## What you have to do
Each entry must appear in the answer exactly as written.
====== Task inputs
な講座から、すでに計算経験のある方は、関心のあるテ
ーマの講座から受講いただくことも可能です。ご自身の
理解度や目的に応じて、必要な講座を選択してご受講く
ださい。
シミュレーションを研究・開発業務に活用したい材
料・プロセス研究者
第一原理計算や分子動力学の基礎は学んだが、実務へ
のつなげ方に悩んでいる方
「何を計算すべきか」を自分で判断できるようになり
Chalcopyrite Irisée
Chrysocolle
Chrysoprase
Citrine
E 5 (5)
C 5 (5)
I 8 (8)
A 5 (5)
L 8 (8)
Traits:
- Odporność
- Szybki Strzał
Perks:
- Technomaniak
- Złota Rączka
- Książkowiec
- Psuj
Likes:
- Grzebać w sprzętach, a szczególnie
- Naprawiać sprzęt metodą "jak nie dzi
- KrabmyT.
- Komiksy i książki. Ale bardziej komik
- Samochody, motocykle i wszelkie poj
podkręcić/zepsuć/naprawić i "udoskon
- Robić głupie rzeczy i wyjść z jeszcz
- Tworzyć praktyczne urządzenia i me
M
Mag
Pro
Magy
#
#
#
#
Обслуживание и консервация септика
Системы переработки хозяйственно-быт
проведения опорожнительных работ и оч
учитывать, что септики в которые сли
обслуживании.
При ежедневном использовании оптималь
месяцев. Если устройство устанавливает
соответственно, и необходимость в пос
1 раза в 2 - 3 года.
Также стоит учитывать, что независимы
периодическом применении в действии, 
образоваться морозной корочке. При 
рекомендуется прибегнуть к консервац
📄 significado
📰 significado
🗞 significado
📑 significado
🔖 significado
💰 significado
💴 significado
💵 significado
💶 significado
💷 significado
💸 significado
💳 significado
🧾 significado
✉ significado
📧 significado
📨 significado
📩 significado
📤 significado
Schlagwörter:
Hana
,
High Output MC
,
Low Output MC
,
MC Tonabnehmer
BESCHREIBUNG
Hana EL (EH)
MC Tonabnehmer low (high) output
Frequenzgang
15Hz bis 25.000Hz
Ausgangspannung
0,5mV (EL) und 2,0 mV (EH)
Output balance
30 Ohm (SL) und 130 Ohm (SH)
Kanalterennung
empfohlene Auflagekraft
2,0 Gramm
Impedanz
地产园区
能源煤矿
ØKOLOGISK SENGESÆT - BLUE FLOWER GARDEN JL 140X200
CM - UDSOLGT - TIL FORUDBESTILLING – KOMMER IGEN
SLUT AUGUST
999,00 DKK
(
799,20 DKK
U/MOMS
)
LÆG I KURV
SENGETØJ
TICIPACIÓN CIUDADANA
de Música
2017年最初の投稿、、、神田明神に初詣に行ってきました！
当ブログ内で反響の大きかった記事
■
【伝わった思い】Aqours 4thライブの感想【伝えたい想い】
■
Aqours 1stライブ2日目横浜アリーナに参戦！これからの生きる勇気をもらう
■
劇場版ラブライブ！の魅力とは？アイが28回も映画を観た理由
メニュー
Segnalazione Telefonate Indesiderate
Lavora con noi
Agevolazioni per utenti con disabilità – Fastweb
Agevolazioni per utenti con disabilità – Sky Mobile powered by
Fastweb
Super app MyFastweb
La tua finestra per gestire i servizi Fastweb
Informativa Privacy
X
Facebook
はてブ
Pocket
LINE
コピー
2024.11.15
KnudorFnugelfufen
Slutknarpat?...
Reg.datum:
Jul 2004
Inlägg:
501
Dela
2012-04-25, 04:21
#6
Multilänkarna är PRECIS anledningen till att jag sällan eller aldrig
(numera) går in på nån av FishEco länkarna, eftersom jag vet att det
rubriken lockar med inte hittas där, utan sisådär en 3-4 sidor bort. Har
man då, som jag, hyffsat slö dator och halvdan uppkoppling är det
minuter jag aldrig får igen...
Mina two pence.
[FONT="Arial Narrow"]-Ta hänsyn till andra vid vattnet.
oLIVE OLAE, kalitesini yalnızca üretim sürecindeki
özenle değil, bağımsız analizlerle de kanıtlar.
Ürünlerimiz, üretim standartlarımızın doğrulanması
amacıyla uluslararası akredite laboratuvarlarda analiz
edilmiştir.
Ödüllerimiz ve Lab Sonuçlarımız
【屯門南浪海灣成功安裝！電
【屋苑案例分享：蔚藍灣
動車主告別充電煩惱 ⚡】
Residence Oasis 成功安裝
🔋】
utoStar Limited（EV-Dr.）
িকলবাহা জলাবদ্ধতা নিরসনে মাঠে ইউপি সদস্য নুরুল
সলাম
============
## Answer below
な講座から、すでに計算経験のある方は、関心のあるテ
ーマの講座から受講いただくことも可能です。ご自身の
理解度や目的に応じて、必要な講座を選択してご受講く
ださい。
シミュレーションを研究・開発業務に活用したい材
料・プロセス研究者
第一原理計算や分子動力学の基礎は学んだが、実務へ
のつなげ方に悩んでいる方
「何を計算すべきか」を自分で判断できるようになり
Chalcopyrite Irisée
Chrysocolle
Chrysoprase
Citrine
E 5 (5)
C 5 (5)
I 8 (8)
A 5 (5)
L 8 (8)
Traits:
- Odporność
- Szybki Strzał
Perks:
- Technomaniak
- Złota Rączka
- Książkowiec
- Psuj
Likes:
- Grzebać w sprzętach, a szczególnie
- Naprawiać sprzęt metodą "jak nie dzi
- KrabmyT.
- Komiksy i książki. Ale bardziej komik
- Samochody, motocykle i wszelkie poj
podkręcić/zepsuć/naprawić i "udoskon
- Robić głupie rzeczy i wyjść z jeszcz
- Tworzyć praktyczne urządzenia i me
M
Mag
Pro
Magy
#
#
#
#
Обслуживание и консервация септика
Системы переработки хозяйственно-быт
проведения опорожнительных работ и оч
учитывать, что септики в которые сли
обслуживании.
При ежедневном использовании оптималь
месяцев. Если устройство устанавливает
соответственно, и необходимость в пос
1 раза в 2 - 3 года.
Также стоит учитывать, что независимы
периодическом применении в действии, 
образоваться морозной корочке. При 
рекомендуется прибегнуть к консервац
📄 significado
📰 significado
🗞 significado
📑 significado
🔖 significado
💰 significado
💴 significado
💵 significado
💶 significado
💷 significado
💸 significado
💳 significado
🧾 significado
✉ significado
📧 significado
📨 significado
📩 significado
📤 significado
Schlagwörter:
Hana
,
High Output MC
,
Low Output MC
,
MC Tonabnehmer
BESCHREIBUNG
Hana EL (EH)
MC Tonabnehmer low (high) output
Frequenzgang
15Hz bis 25.000Hz
Ausgangspannung
0,5mV (EL) und 2,0 mV (EH)
Output balance
30 Ohm (SL) und 130 Ohm (SH)
Kanalterennung
empfohlene Auflagekraft
2,0 Gramm
Impedanz
地产园区
能源煤矿
ØKOLOGISK SENGESÆT - BLUE FLOWER GARDEN JL 140X200
CM - UDSOLGT - TIL FORUDBESTILLING – KOMMER IGEN
SLUT AUGUST
999,00 DKK
(
799,20 DKK
U/MOMS
)
LÆG I KURV
SENGETØJ
TICIPACIÓN CIUDADANA
de Música
2017年最初の投稿、、、神田明神に初詣に行ってきました！
当ブログ内で反響の大きかった記事
■
【伝わった思い】Aqours 4thライブの感想【伝えたい想い】
■
Aqours 1stライブ2日目横浜アリーナに参戦！これからの生きる勇気をもらう
■
劇場版ラブライブ！の魅力とは？アイが28回も映画を観た理由
メニュー
Segnalazione Telefonate Indesiderate
Lavora con noi
Agevolazioni per utenti con disabilità – Fastweb
Agevolazioni per utenti con disabilità – Sky Mobile powered by
Fastweb
Super app MyFastweb
La tua finestra per gestire i servizi Fastweb
Informativa Privacy
X
Facebook
はてブ
Pocket
LINE
コピー
2024.11.15
KnudorFnugelfufen
Slutknarpat?...
Reg.datum:
Jul 2004
Inlägg:
501
Dela
2012-04-25, 04:21
#6
Multilänkarna är PRECIS anledningen till att jag sällan eller aldrig
(numera) går in på nån av FishEco länkarna, eftersom jag vet att det
rubriken lockar med inte hittas där, utan sisådär en 3-4 sidor bort. Har
man då, som jag, hyffsat slö dator och halvdan uppkoppling är det
minuter jag aldrig får igen...
Mina two pence.
[FONT="Arial Narrow"]-Ta hänsyn till andra vid vattnet.
oLIVE OLAE, kalitesini yalnızca üretim sürecindeki
özenle değil, bağımsız analizlerle de kanıtlar.
Ürünlerimiz, üretim standartlarımızın doğrulanması
amacıyla uluslararası akredite laboratuvarlarda analiz
edilmiştir.
Ödüllerimiz ve Lab Sonuçlarımız
【屯門南浪海灣成功安裝！電
【屋苑案例分享：蔚藍灣
動車主告別充電煩惱 ⚡】
Residence Oasis 成功安裝
🔋】
utoStar Limited（EV-Dr.）
িকলবাহা জলাবদ্ধতা নিরসনে মাঠে ইউপি সদস্য নুরুল
সলাম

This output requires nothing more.